The cpu's are only running at 50 to 54 percent ...in vegas 3.0 they run at 84 to 90 percent.

It's got me buffaloed... So it's back to vegas 3.0
P.S. I bought the download version of Vegas+DVD

I hope this gets resolved quickly. I choose vegas over Ulead's Media Studio Pro 7. Having used UMSP 6.5 i was completely disappointed with there support and sloppy coded software... Vegas 3 was very stable and quick... remember programs... KISS keep it simple stupid.

Thanks for hearing me out.
CraigF wrote on 2/15/2003, 8:33 PM
Any word if AVI (720x480 DV) rendered to MPEG2 is slower or not?

If it is only WM9 and MOV, then that doesn't effect me right now. MPEG2 for DVD creation is my goal.

Craig
chuck1948 wrote on 2/16/2003, 6:53 AM
Thanks for responding. Glad to see others are having the same problems. Would have thought Sonic would have worked all the bugs out before releasing this version. Could competition from the competition speeded up the release. Hope not but like you I am reverting back to Vegas 3.0.

Hopefully someone at sonic is listening and a patch will be released to correct the bugs.
vitamin_D wrote on 2/16/2003, 5:05 PM
Wow. Same media, same drives, same rendering template:

Quicktime .mov 29.95mb
Running time -- 13:37
Rendered to MPEG 1 VCD-NTSC

Vegas 4 -- 26:22
Vegas 3 -- 08:53

Output files are the same size and there is no discernable difference in image quality either way. Here's to looking forward to 4.0b, I guess...

- jim
SonyDennis wrote on 2/17/2003, 1:22 PM
Here's why:

Vegas 3: video events had a single resample switch, default was "off"

Vegas 4: video events have a 3-way resample setting: off, on, smart. Default is "smart."

Your effective source media framerate does not equal your render frame rate (which is also above 23.976 fps), so smart resampling is coming into play.

Turn off smart resample for that clip and try your render again, the time will be the same or better.

///d@

P.S. If you're scaling "pinball.wmv" down to VCD resolution, use "Best" rendering quality otherwise you're going to get aliasing.
CraigF wrote on 2/17/2003, 2:39 PM
Dennis,

Is there noticeable quality differences between these options?

Thanks!

Craig
chuck1948 wrote on 2/17/2003, 8:07 PM
Dennis....

Thanks. Just finished rendering again and times were almost exact. Are there any other changes we should be aware of that have drastically changed in the programs...
vitamin_D wrote on 2/17/2003, 10:25 PM
Wow (again).

Did as Dennis suggested, and the render time beat my speediest VV3 render by nearly a minute (8:06) -- while I was listening to .mp3's !!

Great!

- jim
SonyDennis wrote on 2/18/2003, 5:01 PM
Craig:

You asked:
Is there noticeable quality differences between these options?

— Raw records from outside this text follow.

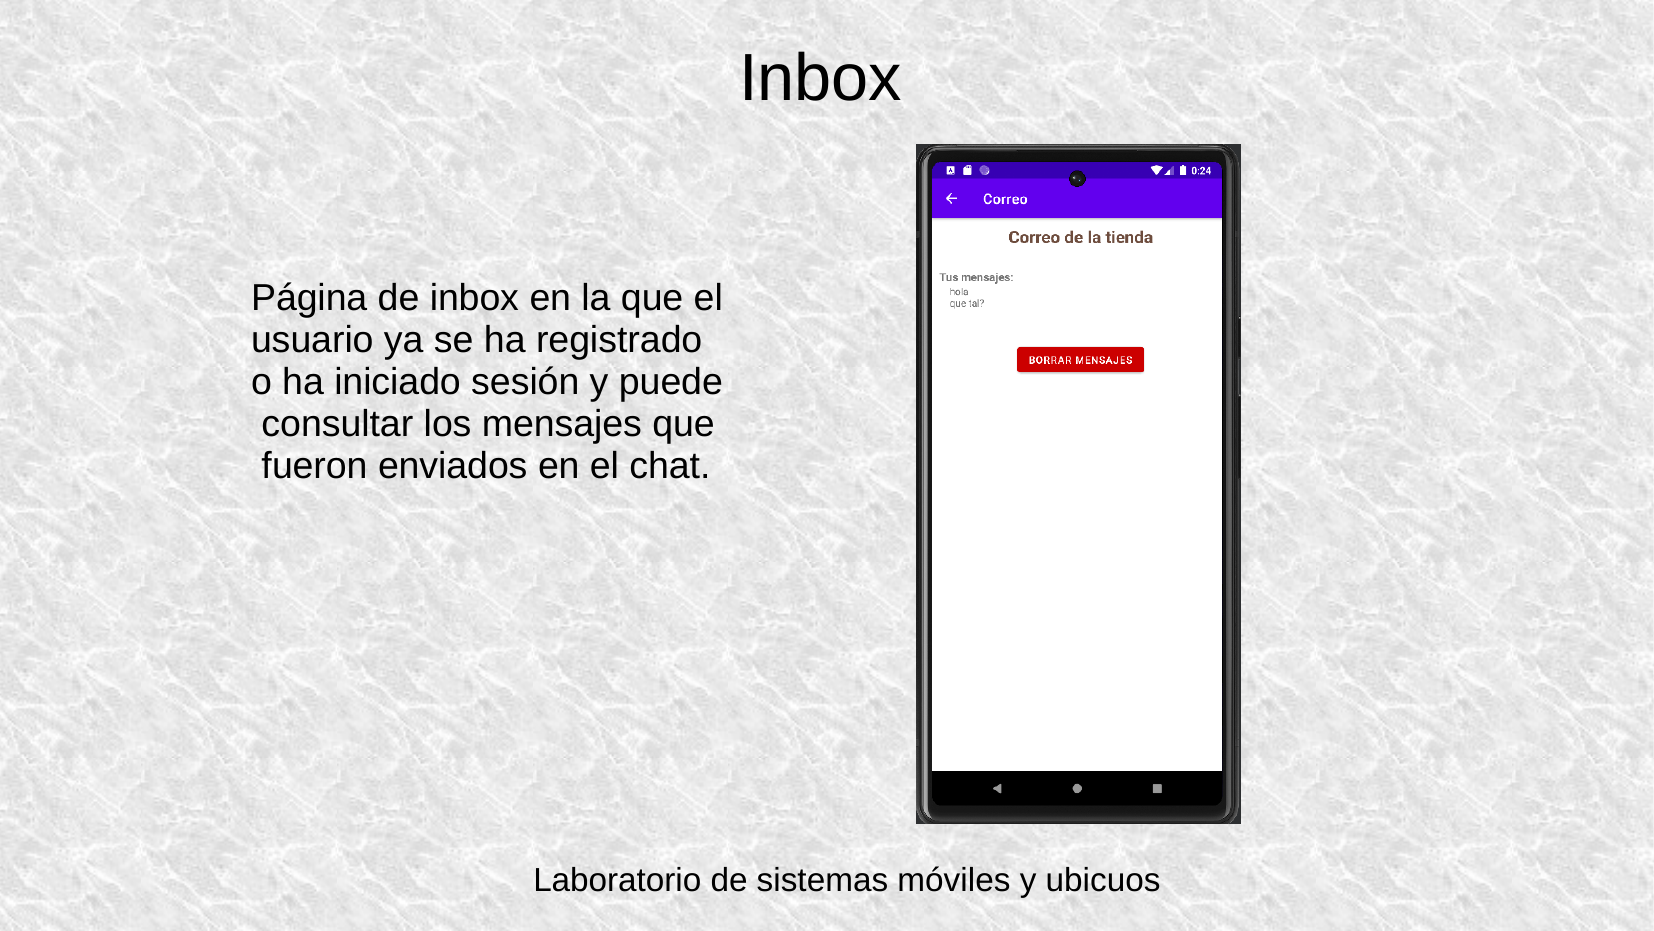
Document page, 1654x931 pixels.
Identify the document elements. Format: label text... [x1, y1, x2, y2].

text_box Laboratorio de sistemas móviles y ubicuos [59, 854, 1565, 931]
text_box Página de inbox en la que el usuario ya se ha registrado o ha iniciado sesión y puede consultar los mensajes que fueron enviados en el chat. [236, 269, 739, 537]
picture [0, 0, 1654, 931]
title Inbox [76, 0, 1565, 156]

If the frame rates are reasonably close (as they are with the "pinball" render), I prefer the non-resampled version myself. The resampled version can get some blended frames. I rather wish the "smart" resampling didn't turn on in this case, but there may be a good reason why it does.

///d@
tocrh wrote on 2/19/2003, 3:32 PM
I see sonic came thru with an answer to the slow renders.... i had finally found the answer to this myself, but how do we permanently disable smart render... please please have a way to disable it....without resorting to manually de-selecting each and every video clip

Thanks.
SonyDennis wrote on 2/19/2003, 4:48 PM
I do not believe there is a global default, but you can select multiple events and deselect once to affect all selected events.